MOORESBORO – Everything but the result.
And, ultimately, that’s what playoffs are about, the end result. Thomas Jefferson, the top seed in the 1A West field, got the desired finish, getting a goal with just more than 10 minutes remaining Monday to top Polk County 1-0 in a third-round matchup.
But the Wolverines did all they could, perhaps more, to produce an upset of the undefeated Gryphons (19-0-2). Defensively, especially, Polk played with grit, hustle and determination, fending off challenge after challenge in a match often played in its half of the field.

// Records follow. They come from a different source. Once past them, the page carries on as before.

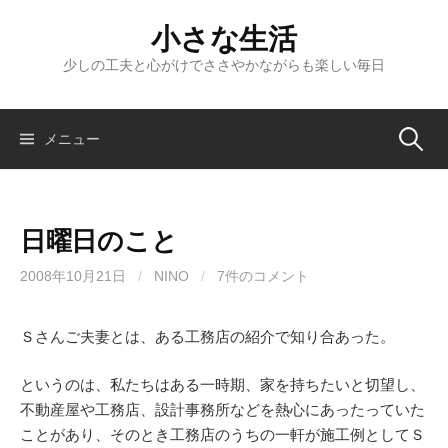
コ
小さな生活
ン
テ
少しの工夫と心がけでささやかながらも楽しい毎日
ン
ツ
へ
検
メニュー
ス
キ
索:
ッ
日曜日のこと
プ
2008年10月21日
/
NINO
/
7件のコメント
Ｓさんご夫妻とは、ある工務店の紹介で知り合あった。
というのは、私たちはある一時期、家を持ちたいと切望し、
不動産屋や工務店、設計事務所などを熱心にあったっていた
ことがあり、そのとき工務店のうちの一軒が施工例としてＳ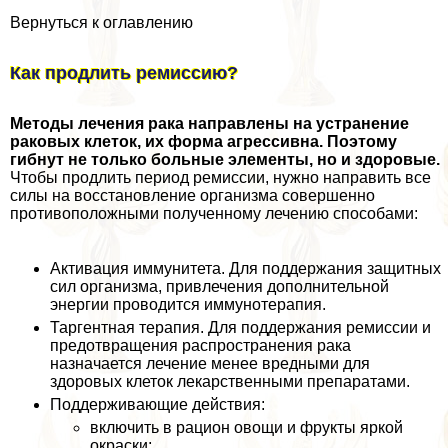
Вернуться к оглавлению
Как продлить ремиссию?
Методы лечения paка направлены на устранение
paковых клеток, их форма агрессивна. Поэтому
гибнут не только больные элементы, но и здоровые.
Чтобы продлить период ремиссии, нужно направить все
силы на восстановление организма совершенно
противоположными полученному лечению способами:
Активация иммунитета. Для поддержания защитных
сил организма, привлечения дополнительной
энергии проводится иммунотерапия.
Таргентная терапия. Для поддержания ремиссии и
предотвращения распространения paка
назначается лечение менее вредными для
здоровых клеток лекарственными препаратами.
Поддерживающие действия:
включить в рацион овощи и фрукты яркой
окраски;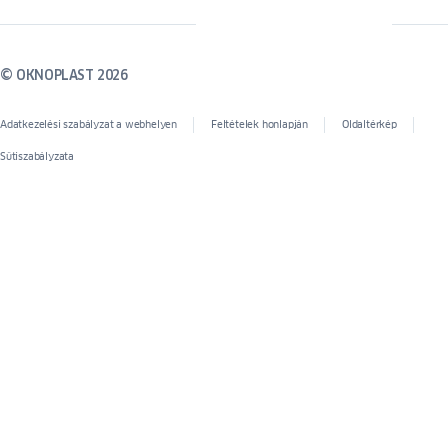
© OKNOPLAST 2026
Adatkezelési szabályzat a webhelyen
Feltételek honlapján
Oldaltérkép
Sütiszabályzata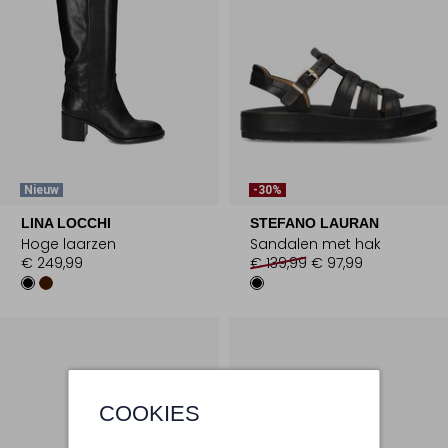
Nieuw
-30%
LINA LOCCHI
STEFANO LAURAN
Hoge laarzen
Sandalen met hak
€ 249,99
€ 139,99
€ 97,99
COOKIES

That was in part by design, and it was a game plan that the Wolverines (11-10-2) executed well, led by a senior class intent on extending the season for another night.
“We wanted to give them the back part of the air, didn’t want to dive in and let them build a little bit,” said Polk County head coach George Alley. “I thought we did a really good job in the first half executing our defensive game plan.
“We just know we needed to hit one of our counters. We got close a couple of times but didn’t. We’re not 100 percent healthy, and I knew we were going to be at risk the longer the game went.”
That the game remained scoreless until the final stages of regulation also could be credited to Polk County senior goalkeeper Cade Bright, who turned aside threat after threat. He charged off his line early in the second half and made a kick save to stop Thomas Jefferson’s Sixx Brown, who had freed himself for a one-on-one chance. He held off Gryphon Ian Richards in a collision just in front of the goal while fighting for a loose ball.
Bright delivered save after save until the one he couldn’t reach, with Thomas Jefferson’s Cristian Escalera working free deep on the right wing and hitting a hard drive that found the far side of the net with 10:07 left in the match. It marked the second straight game-winning goal in the playoffs for Escalera.
“Cade, in my opinion, is an all-state goalkeeper,” Alley said. “Once again, he kept us in there.
“And these guys, they were fully committed. Look at them.”
Tears flowed for members of Polk County’s senior class, their Wolverine careers ended. But, as Alley noted, those tears might well be helping grow the seeds of revitalization for Polk’s program.
“The future is pretty bright, and I know that I’m going to be there to work with the kids year-round,” he said. “We’ve got 12 eighth graders coming up. We’re going to get back to doing camps in the summer.
“We want to build on this. We don’t want to go the other direction. 1A, 2A, doesn’t matter, I see a bright future for these guys. And I think the seniors can be proud of that because they went through a tough time to get here.”
And delivered a playoff effort that produced everything except the result they wanted.